Balaguer also knew when he could not avoid taking the leap: another of his virtues that the Benefactor recognized.

“With sorrow in my heart, because of the intellectual and personal esteem I felt for Ramón, I believe he did, that he was the one who talked to Tad Szulc,” he said in a very low, almost inaudible voice. “The evidence was overwhelming, Excellency.”

He had reached the same conclusion. During thirty years in government—and before that, when he was a constabulary guard, and even earlier, as an overseer on a sugar plantation—he had become accustomed to not wasting time looking back and regretting or celebrating decisions he had already made, but what happened with Ramón Marrero Aristy, that “ignorant genius,” as Max Henríquez Ureña had called him, that writer and historian for whom he had developed real affection, showering him with honors, money, and posts—columnist and editor of
La Nación
and Minister of Labor—and whose
History of the Dominican Republic
, in three volumes, he had paid for out of his own pocket, sometimes came to mind and left him with the taste of ashes in his mouth.

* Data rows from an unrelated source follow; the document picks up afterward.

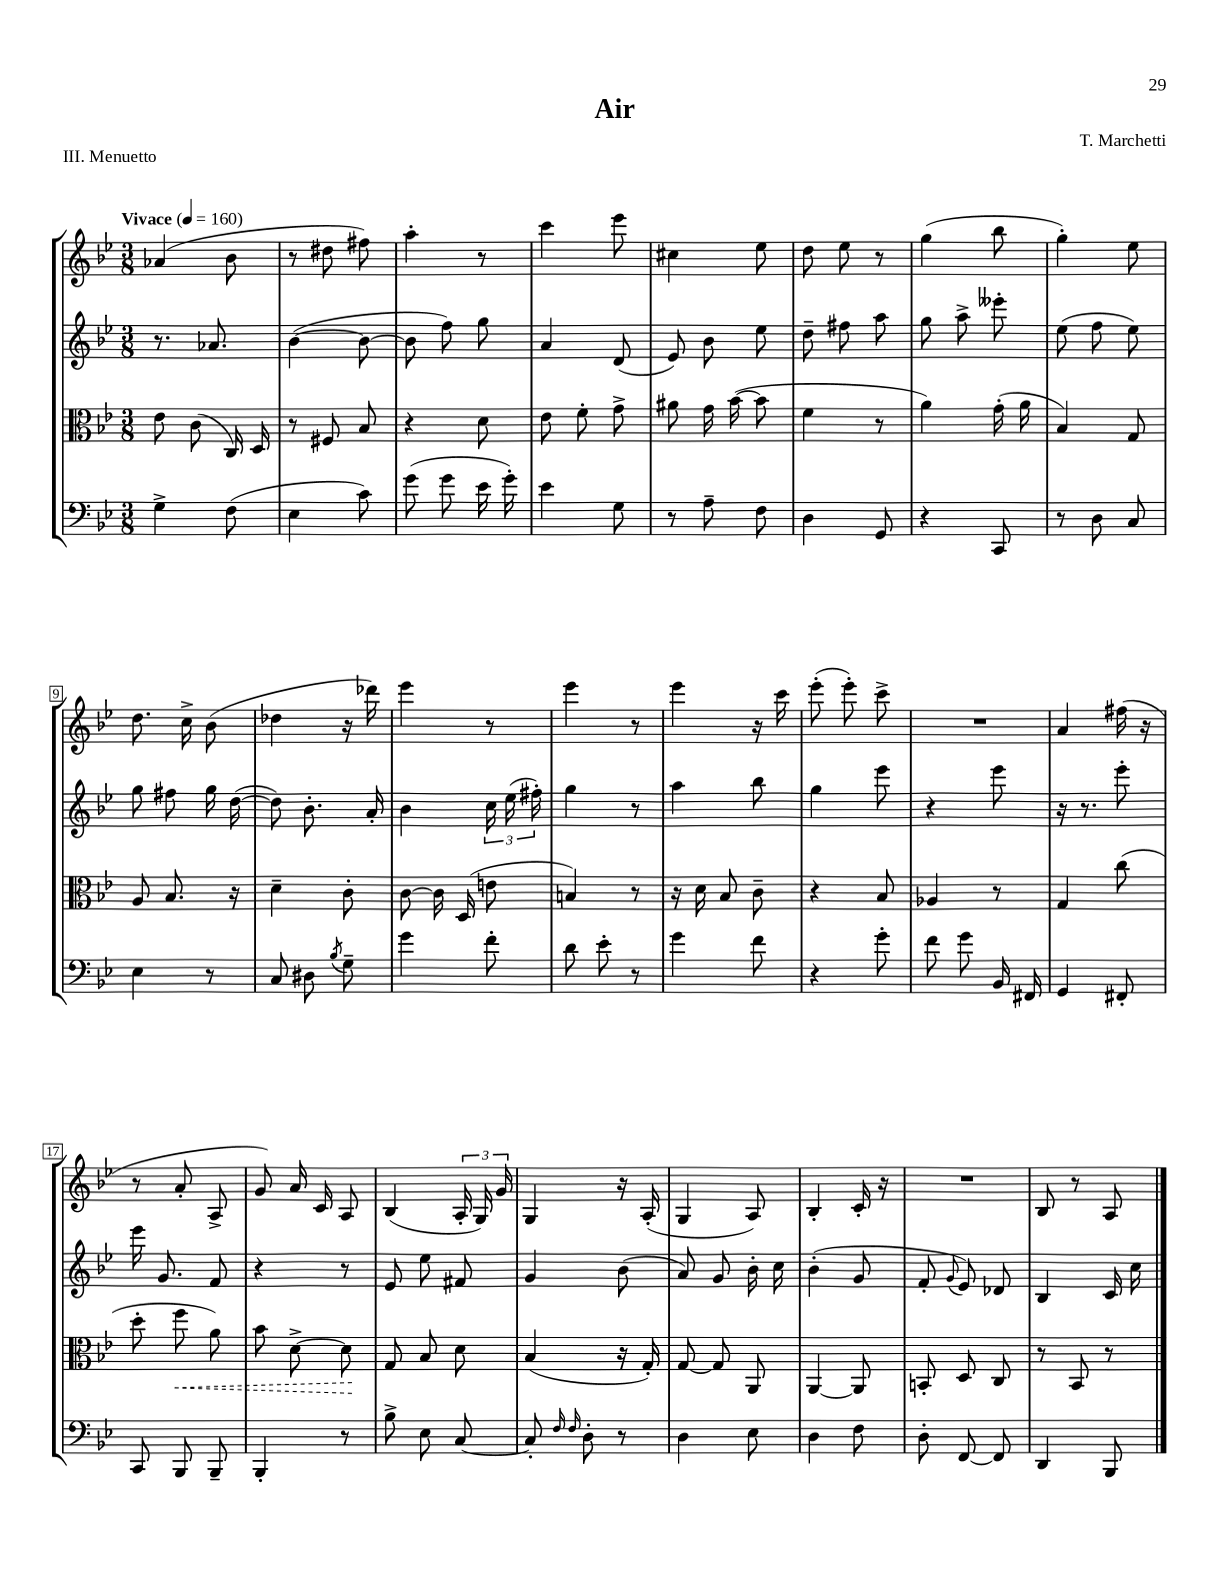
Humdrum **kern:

**kern	**kern	**kern	**kern
*staff4	*staff3	*staff2	*staff1
*clefF4	*clefC3	*clefG2	*clefG2
*k[b-e-]	*k[b-e-]	*k[b-e-]	*k[b-e-]
*M3/8	*M3/8	*M3/8	*M3/8
*MM160	*MM160	*MM160	*MM160
4G^\	8e-\	8.r	(4a-/
.	(8c\	.	.
.	.	8.a-/	.
(8F\	16C/)	.	8b-\
.	16D/	.	.
=	=	=	=
4E-\	8r	([4b-\	8r
.	8F#/	.	8dd#\
8c\)	8B-/	8b-\_	8ff#\)
=	=	=	=
(8g\	4r	8b-\]	4aa'\
8g\	.	8ff\)	.
16e-\	8d\	8gg\	8r
16g'\)	.	.	.
=	=	=	=
4e-\	8e-\	4a/	4ccc\
.	8f'\	.	.
8G\	8g^\	(8d/	8eee-\
=	=	=	=
8r	8a#\	8e-/)	4cc#\
8A~\	16g\	8b-\	.
.	([16b-\	.	.
8F\	8b-\]	8ee-\	8ee-\
=	=	=	=
4D\	4f\	8dd~\	8dd\
.	.	8ff#\	8ee-\
8GG/	8r	8aa\	8r
=	=	=	=
4r	4a\)	8gg\	(4gg\
.	.	8aa^\	.
8CC/	(16g'\	8eee--'\	8bb-\
.	16a\	.	.
=	=	=	=
8r	4B-/)	(8ee-\	4gg'\)
8D\	.	8ff\	.
8C/	8G/	8ee-\)	8ee-\
=	=	=	=
4E-\	8A/	8gg\	8.dd\
.	8.B-/	8ff#\	.
.	.	.	16cc^\
8r	.	16gg\	(8b-\
.	16r	([16dd\	.
=	=	=	=
8C/	4d~\	8dd\])	4dd-\
8D#\	.	8.b-'\	.
8qB-/	.	.	.
8G~\	8c'\	.	16r
.	.	16a'/	16ddd-\)
=	=	=	=
4g\	[8c\	4b-\	4eee-\
.	16c\]	.	.
.	(16D/	.	.
8f'\	8e\	24cc\	8r
.	.	(24ee-\	.
.	.	24ff#'\)	.
=	=	=	=
8d\	4B/)	4gg\	4eee-\
8e-'\	.	.	.
8r	8r	8r	8r
=	=	=	=
4g\	16r	4aa\	4eee-\
.	16d\	.	.
.	8B-/	.	.
8f\	8c~\	8bb-\	16r
.	.	.	16ccc\
=	=	=	=
4r	4r	4gg\	(8eee-'\
.	.	.	8eee-'\)
8g'\	8B-/	8eee-\	8ccc^\
=	=	=	=
8f\	4A-/	4r	4.r
8g\	.	.	.
16BB-/	8r	8eee-\	.
16FF#/	.	.	.
=	=	=	=
4GG/	4G/	16r	4a/
.	.	8.r	.
8FF#'/	(8cc\	8eee-'\	(16ff#\
.	.	.	16r
=	=	=	=
8CC/	8dd'\	16eee-\	8r
.	.	8.g/	.
8BBB-/	8ff\	.	8a'/
8BBB-~/	8a\)	8f/	8A^/
=	=	=	=
4BBB-'/	8b-\	4r	8g/)
.	[8d^\	.	16a/
.	.	.	16c/
8r	8d\]	8r	8A/
=	=	=	=
8B-^\	8G/	8e-/	(4B-/
8E-\	8B-/	8ee-\	.
[8C/	8d\	8f#/	24A'/
.	.	.	24G/)
.	.	.	24g/
=	=	=	=
8C'/]	(4B-/	4g/	4G/
16qqF/	.	.	.
16qqF/	.	.	.
8D'\	.	.	.
8r	16r	(8b-\	16r
.	16G'/)	.	(16A'/
=	=	=	=
4D\	[8G/	8a/)	4G/
.	8G/]	8g/	.
8E-\	8AA/	16b-'\	8A/)
.	.	16cc\	.
=	=	=	=
4D\	[4AA/	(4b-'\	4B-'/
8F\	8AA/]	8g/	16c'/
.	.	.	16r
=	=	=	=
8D'\	8BB'/	8f'/	4.r
.	.	8qqg/	.
[8FF/	8D/	8e-/)	.
8FF/]	8C/	8d-/	.
=	=	=	=
4DD/	8r	4B-/	8B-/
.	8BB-/	.	8r
8BBB-/	8r	16c/	8A/
.	.	16cc\	.
==	==	==	==
*-	*-	*-	*-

If there was anyone for whom he would have put his hands to the fire, it was the author of the most widely read Dominican novel at home and abroad
—Over
, about the La Romana sugar plantation—which had even been translated into English. An unshakable Trujillista; as editor of
La Nación
he proved it, defending Trujillo and the regime with clear ideas and bold prose. An excellent Minister of Labor, who got along wonderfully with unionists and employers. Which is why, when the journalist Tad Szulc of
The New York Times
announced that he was coming to the Dominican Republic to write a series of articles about the country, he entrusted Marrero Aristy with the task of accompanying him. He traveled everywhere with Szulc and arranged the interviews he asked for, including one with Trujillo. When Tad Szulc returned to the United States, Marrero Aristy escorted him as far as Miami. The Generalissimo never expected the articles in
The New York Times
to be an apology for his regime. But he also did not expect that they would expose the corruption of the “Trujillista satrapy,” or that Tad Szulc would lay out with so much precision the facts, dates, names, and figures regarding properties owned by the Trujillo family and the businesses that had been awarded to relatives, friends, and collaborators. Only Marrero Aristy could have given him the information. He was sure his Minister of Labor would not set foot in Ciudad Trujillo again. He was surprised when he sent a letter from Miami to the paper in New York, refuting Tad Szulc, and even more surprised when he had the audacity to return to the Dominican Republic. He came to the National Palace. He cried and said he was innocent; the Yankee had eluded his watchful eye and talked in secret to their adversaries. It was one of the few times that Trujillo lost control of his nerves. Disgusted by his sniveling, he slapped him so hard that Marrero Aristy lost his footing, finally stopped talking, and stepped back, horrified. The Benefactor cursed him, calling him a traitor, and when the head of the military adjutants killed him, he ordered Johnny Abbes to resolve the problem of the corpse. On July 17, 1959, the Minister of Labor and his chauffeur drove over a precipice in the Cordillera Central on their way to Constanza. He was given an official funeral, and at the cemetery Senator Henry Chirinos emphasized the political accomplishments of the deceased and Dr. Balaguer delivered a literary eulogy.